20. The method according to any one of the preceding claims, wherein said at least one tumour-specific mutation is selected from the group consisting of: a single nucleotide variant (SNV), a multiple nucleotide variant (MNV), a deletion mutation, an insertion mutation, an indel mutation, a translocation, a missense mutation, a translocation, a fusion, a splice site mutation, or any other change in the genetic material of a tumour cell.

21. The method according to claim 20, wherein the at least one tumour-specific mutation results in the mutated DNA encoding a neoantigen and/or wherein the at least one tumour-specific mutation is or encodes a target for an anti-cancer therapy.

22. A method for treating a subject having a cancer, the method comprising:

performing the method of claim 21, wherein the estimated CCF of the at least one tumour-specific mutation indicates that the tumour-specific mutation is present in the present in the tumour at a level sufficient to render the tumour-specific mutation an effective target for therapy; and

administering an anti-cancer therapy that targets said tumour-specific mutation.

23. The method of claim 22, wherein at least one of the following is true:

the CCF is estimated to be at least 0.3, 0.4, 0.5, 0.6, 0.7, 0.8, 0.9 or at least 0.95;

the CCF is estimated at at least two different time points and is found to be rising; and

the CCF is estimated before and after administration of said anti-cancer therapy and the CCF is found to be declining following said administration.
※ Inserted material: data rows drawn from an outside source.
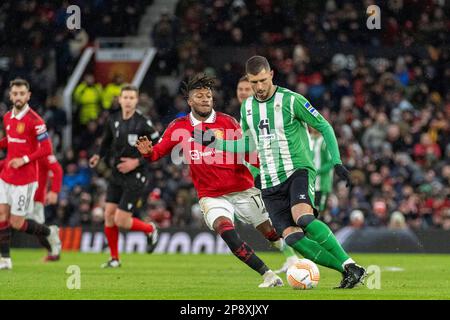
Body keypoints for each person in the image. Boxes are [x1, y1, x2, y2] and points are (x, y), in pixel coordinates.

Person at [204, 56, 366, 288]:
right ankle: (349, 270)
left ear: (271, 75)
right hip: (269, 182)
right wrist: (218, 144)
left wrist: (337, 161)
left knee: (304, 217)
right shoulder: (247, 107)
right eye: (253, 83)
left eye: (262, 80)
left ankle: (348, 261)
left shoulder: (292, 100)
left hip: (297, 171)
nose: (258, 87)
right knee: (291, 237)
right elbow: (248, 144)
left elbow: (324, 126)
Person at [136, 74, 285, 288]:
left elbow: (249, 153)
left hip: (242, 189)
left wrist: (272, 173)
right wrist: (148, 153)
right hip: (211, 195)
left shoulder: (228, 121)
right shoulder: (179, 127)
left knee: (272, 234)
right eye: (199, 96)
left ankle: (296, 259)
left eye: (208, 95)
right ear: (189, 101)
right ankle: (268, 275)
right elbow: (156, 153)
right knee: (227, 233)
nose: (206, 99)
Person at [89, 84, 160, 268]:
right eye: (125, 97)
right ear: (120, 99)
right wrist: (98, 155)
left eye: (131, 98)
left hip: (136, 175)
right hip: (117, 172)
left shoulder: (143, 122)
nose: (128, 101)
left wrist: (136, 162)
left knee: (121, 220)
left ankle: (150, 228)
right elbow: (105, 142)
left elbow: (158, 145)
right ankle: (114, 259)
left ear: (136, 100)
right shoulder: (113, 120)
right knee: (109, 215)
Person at [235, 75, 299, 274]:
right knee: (265, 225)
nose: (243, 93)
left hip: (267, 174)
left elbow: (261, 147)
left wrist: (256, 172)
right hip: (249, 178)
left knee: (271, 222)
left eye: (247, 89)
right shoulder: (244, 115)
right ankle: (292, 256)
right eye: (240, 89)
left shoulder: (263, 114)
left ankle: (296, 256)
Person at [0, 78, 61, 270]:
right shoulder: (7, 117)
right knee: (2, 215)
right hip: (6, 176)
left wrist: (24, 160)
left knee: (17, 223)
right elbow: (10, 141)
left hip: (25, 180)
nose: (18, 97)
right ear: (10, 96)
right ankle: (5, 260)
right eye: (15, 94)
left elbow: (46, 148)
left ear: (28, 96)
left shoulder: (36, 121)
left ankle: (49, 232)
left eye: (22, 94)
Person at [0, 147, 63, 262]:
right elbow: (6, 164)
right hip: (17, 192)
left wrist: (54, 191)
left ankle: (52, 243)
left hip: (35, 196)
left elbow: (57, 170)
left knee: (31, 226)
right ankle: (5, 255)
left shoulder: (42, 152)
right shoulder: (20, 150)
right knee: (9, 222)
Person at [310, 128, 334, 213]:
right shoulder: (308, 138)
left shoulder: (325, 140)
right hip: (308, 183)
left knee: (320, 211)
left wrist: (316, 171)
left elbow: (331, 162)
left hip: (322, 183)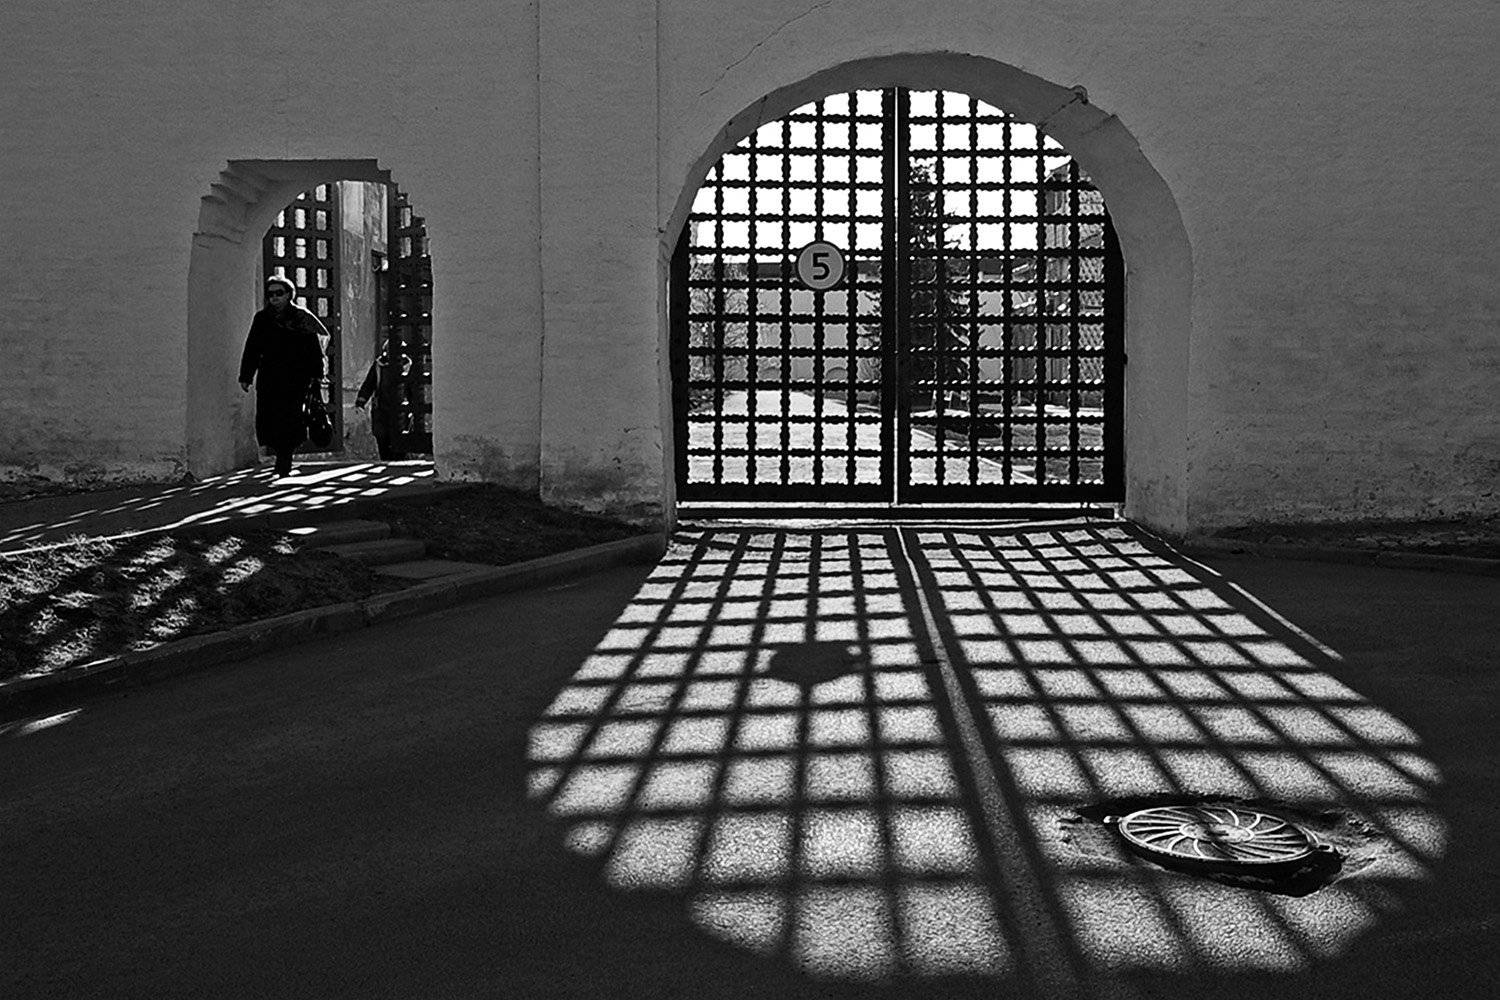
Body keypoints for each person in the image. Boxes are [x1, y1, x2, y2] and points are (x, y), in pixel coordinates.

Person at [238, 275, 328, 477]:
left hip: (296, 379)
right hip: (270, 377)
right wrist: (246, 375)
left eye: (279, 293)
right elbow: (253, 348)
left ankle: (284, 459)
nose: (274, 298)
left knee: (291, 419)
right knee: (270, 418)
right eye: (271, 294)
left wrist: (317, 375)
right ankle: (281, 454)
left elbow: (314, 349)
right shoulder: (262, 319)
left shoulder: (301, 318)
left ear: (289, 294)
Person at [354, 337, 414, 460]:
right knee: (382, 438)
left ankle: (399, 459)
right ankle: (386, 458)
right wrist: (361, 401)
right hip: (381, 408)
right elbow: (369, 384)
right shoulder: (378, 365)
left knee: (400, 438)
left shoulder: (407, 365)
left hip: (401, 409)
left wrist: (413, 407)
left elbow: (412, 388)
24. The method of any one of the preceding claims, wherein:

the tumour in the subject has, or is suspected of having, metastasized;

the subject has had treatment aimed at surgical removal of one or more tumours;

the subject has been treated with one or more anti-cancer therapeutic agents; and/or

the subject has a cancer which has relapsed or the subject is suspected to be at risk of cancer relapse.

25. A system comprising:

a processor; and

a computer readable medium comprising instructions that, when executed by the processor, cause the processor to perform the steps of the method of any of claims 1 to 14.

26. One or more computer readable media comprising instructions that, when executed by one or more processors, cause the one or more processors to perform the steps of the method of any of claims 1 to 14.